Athletes in the NCAA, tennis, boxing and MMA also received drugs from Bosch, according to Fischer.

But do not expect this to reverberate too much through college athletics. The big NCAA penalties, losing a season of competition and sitting out for a year, only come if an athlete tests positive in an NCAA-administered drug test.

If an institution learns through its own drug testing or gets other information that a student-athlete has used a banned substance, this bylaw applies:

A member institution’s athletics department staff members or others employed by the intercollegiate athletics program who have knowledge of a student-athlete’s use at any time of a substance on the list of banned drugs, as set forth in Bylaw 31.2.3.4, shall follow institutional procedures dealing with drug abuse or shall be subject to disciplinary or corrective action as set forth in Bylaw 19.5.

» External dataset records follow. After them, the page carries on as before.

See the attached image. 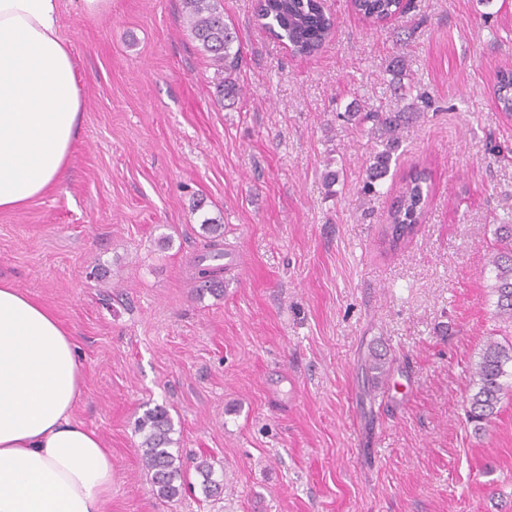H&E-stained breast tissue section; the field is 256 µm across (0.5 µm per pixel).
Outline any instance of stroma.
<instances>
[{
	"mask_svg": "<svg viewBox=\"0 0 512 512\" xmlns=\"http://www.w3.org/2000/svg\"><path fill=\"white\" fill-rule=\"evenodd\" d=\"M242 51L220 103L181 0H61L84 97L67 175L0 212V278L50 307L84 361L80 420L112 452L111 512H512V387L486 435L463 411L487 339L490 284L512 224V0H412L373 28L349 0L314 56L266 30L256 0H222ZM416 112L400 155L362 191L380 143L346 113ZM424 171L425 218L382 235L402 180ZM224 227V292L199 293L203 219ZM386 353L387 374L368 365ZM173 422L190 482L210 458L220 497L168 501L137 424ZM497 78L498 107L505 115L512 117V70L501 71Z\"/></svg>",
	"mask_w": 512,
	"mask_h": 512,
	"instance_id": "obj_1",
	"label": "stroma"
}]
</instances>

So all the institution is required to do is put the athlete through its own drug policy, which may be even less severe without a positive test.

Athletes who might have received or purchased performance-enhancing drugs from Biogenesis are more likely to be in trouble with the law than anyone else. But any major impact in college sports is more likely to be longer-term, say through reform of drug policy to address situations where there is evidence an athlete used a banned substance, but no positive test.